• Text segment
▶

MAB
Major Contributor
I have a brand new woofer that I got as a replacement, the original was defective.
The replacement driver has been sitting around un-played. Seems like it is time to see how it changes with 'break-in'.
I got a DATS recently, so I'll use that. I did check it against an HP LCR with a bias adapter and frequency generator, it is fairly accurate and less cumbersome (although I still have a Macintosh IIfx and with a National Instruments GPIB bus card and LabView that I can fully automate the old HP with...) But, I'm not looking for tiny signals so lots of simple test fixtures should work. I do think FR and distortion measurements might be a good addition, since many of these break-in mechanisms that are posited here seem that they would also be accompanied by distortion (like changing plasticity of parts). But this is a pretty boring experiment, where I really don't expect to change the world, so the distortion measurements will have to wait!
I did about 50 measurements, first to try to establish a baseline, then to see how temperature might change the measurements, followed by a 30 minute stress to see if the driver breaks in.
Group 01 I measured the driver right out of the box (the red dots).
Group 02 The heater came on, so I made ten more measurements over the next half hour while the heater gently blew hot air into the room (green triangles). Note, the heater went from low to high fan speed after the third measurement in this test.
Group 03 The heater goes off, and I keep recording measurements.
Group 04 I used a fan to blow a gentle breeze over the driver.
Group 05 I put the driver in the fridge for 10 minutes.
Group 06 1 hour after the fridge.
Group 07 20 more mins in the fridge.
Group 08 Warming for 2 hours after the fridge while taking measurements. Break-in is next.

◀

• Request
Please print the woofer break-in post word for word, from "Group 02 The" to "in the fridge.".

• Supplied data

▶

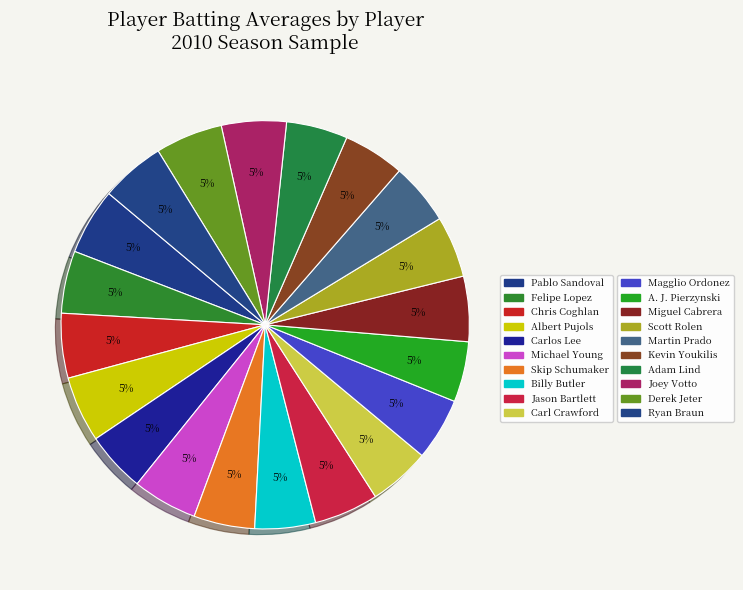

How many segments does this pie chart have?

20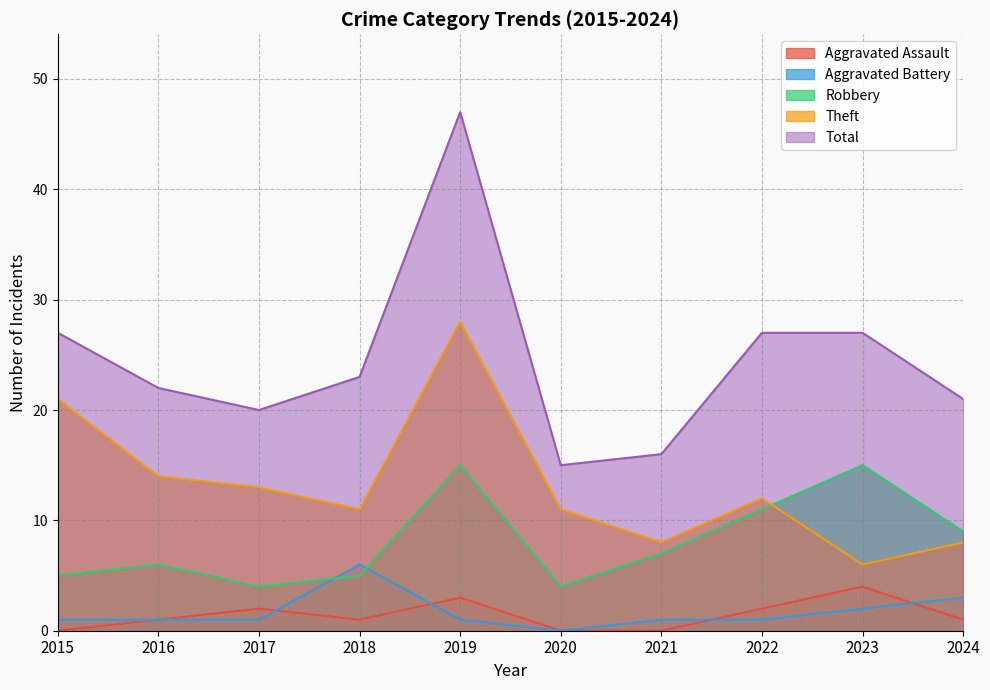

How many values in the Aggravated Battery series are below 1?

1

◀

• Solution to this task
Group 02 The heater came on, so I made ten more measurements over the next half hour while the heater gently blew hot air into the room (green triangles). Note, the heater went from low to high fan speed after the third measurement in this test.
Group 03 The heater goes off, and I keep recording measurements.
Group 04 I used a fan to blow a gentle breeze over the driver.
Group 05 I put the driver in the fridge for 10 minutes.
Group 06 1 hour after the fridge.
Group 07 20 more mins in the fridge.